A proposta de lei que amplia a proteção às mulheres no Brasil ganha destaque com a introdução do Projeto de Lei 1336/26, cuja principal finalidade é estabelecer o enfrentamento ao feminicídio e todas as formas de violência de gênero como uma política pública permanente no país. Essa iniciativa busca garantir a continuidade de programas e recursos relacionados à defesa das mulheres, independentemente das trocas de governo que possam ocorrer ao longo do tempo.

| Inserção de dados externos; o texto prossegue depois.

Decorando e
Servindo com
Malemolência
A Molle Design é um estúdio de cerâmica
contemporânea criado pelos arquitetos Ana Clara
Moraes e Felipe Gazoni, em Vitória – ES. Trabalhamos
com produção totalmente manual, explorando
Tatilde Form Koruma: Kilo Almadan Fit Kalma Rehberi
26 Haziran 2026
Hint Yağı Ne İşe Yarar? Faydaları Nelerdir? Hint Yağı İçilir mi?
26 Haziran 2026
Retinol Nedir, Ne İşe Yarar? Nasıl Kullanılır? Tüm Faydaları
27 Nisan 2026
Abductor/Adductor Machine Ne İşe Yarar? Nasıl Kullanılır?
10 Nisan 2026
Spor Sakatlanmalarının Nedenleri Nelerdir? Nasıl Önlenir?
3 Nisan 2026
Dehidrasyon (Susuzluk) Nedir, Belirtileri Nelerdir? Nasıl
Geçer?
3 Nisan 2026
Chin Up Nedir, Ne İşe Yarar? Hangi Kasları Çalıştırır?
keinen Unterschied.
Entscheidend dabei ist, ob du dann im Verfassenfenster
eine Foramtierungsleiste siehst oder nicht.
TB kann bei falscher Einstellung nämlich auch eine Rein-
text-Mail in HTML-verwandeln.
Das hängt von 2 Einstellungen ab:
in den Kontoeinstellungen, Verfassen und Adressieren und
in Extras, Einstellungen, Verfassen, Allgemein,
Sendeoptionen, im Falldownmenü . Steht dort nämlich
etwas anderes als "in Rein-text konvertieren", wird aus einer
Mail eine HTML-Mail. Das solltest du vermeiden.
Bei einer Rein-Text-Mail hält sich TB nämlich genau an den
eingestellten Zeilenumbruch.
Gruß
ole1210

Atualmente, o enfrentamento ao feminicídio é coordenado por um comitê que opera com base em um decreto federal. Contudo, essa estrutura pode ser extinta a qualquer momento por decisão unilateral da Presidência da República. O Projeto de Lei, se aprovado, consolidará o Comitê Interinstitucional de Gestão do Pacto Brasil entre os Três Poderes em uma base legal mais robusta; sua extinção ou qualquer redução de suas funções só poderá ocorrer por meio de lei específica, garantindo maior estabilidade e continuidade nas ações de combate à violência contra a mulher.

O comitê terá uma natureza deliberativa e será composto por representantes de cada um dos três poderes: Executivo, Legislativo e Judiciário. Entre suas atribuições estarão a coordenação de ações entre as diferentes esferas de governo, a supervisão do cumprimento de metas estabelecidas e a publicação de relatórios anuais que detalhem o progresso dos compromissos assumidos para enfrentar a violência de gênero.

A deputada Laura Carneiro, autora do projeto, enfatiza a necessidade de medidas que tragam estabilidade institucional em face dos alarmantes índices de agressões contra mulheres no Brasil. Segundo dados que ela menciona, em 2025, o país registrou uma média de 42 casos de feminicídio avaliados diariamente, além de uma média de 70 medidas protetivas urgentes concedidas a cada hora. Para ela, as políticas de proteção às mulheres precisam ultrapassar os ciclos eleitorais e se tornar um compromisso contínuo das instituições republicanas.

Após a apresentação, o projeto segue para análise nas comissões de Defesa dos Direitos da Mulher e de Constituição e Justiça, que deliberarão sobre a matéria com um processo caracterizado como conclusivo. Para se tornar uma lei, a proposta ainda precisará ser aprovada tanto pela Câmara dos Deputados quanto pelo Senado Federal.